Abdelaziz ADDADAubert & Duval

Marketing Department

A subsidiary of the ERAMET Group in its Alloys division, Aubert & Duval designs cutting-edge metallurgical solutions in the form of parts or long products for the projects of the most demanding industries (aerospace, energy, defence, industrial tooling, motor racing, medical, etc.). Its core business is developing, melting and hot transformation (by open and closed die-forging, rolling or powder metallurgy) special steels, superalloys and aluminum or titanium alloys to meet its customers’ most stringent requirements.

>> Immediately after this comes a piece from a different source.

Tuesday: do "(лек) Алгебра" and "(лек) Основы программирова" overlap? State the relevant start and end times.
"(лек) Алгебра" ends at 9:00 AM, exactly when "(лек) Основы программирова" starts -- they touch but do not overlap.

For 70 years, Aubert & Duval has been serving defence industries, mainly by producing:

• Gun barrel blanks for small, medium and large calibres

• Missile casings,

• Critical parts for submarines, military aircraft engines, launchers and satellites.

Small calibre guns: requirements and issues

Properties in use of “small calibre” tubes

For the sake of safety and reliability, the gun barrel has to be able to withstand very high pressure on firing and also have great resistance to bursting without projecting material from the barrel. This strength must be guaranteed over a wide range of environmental conditions including temperatures down to – 40°C.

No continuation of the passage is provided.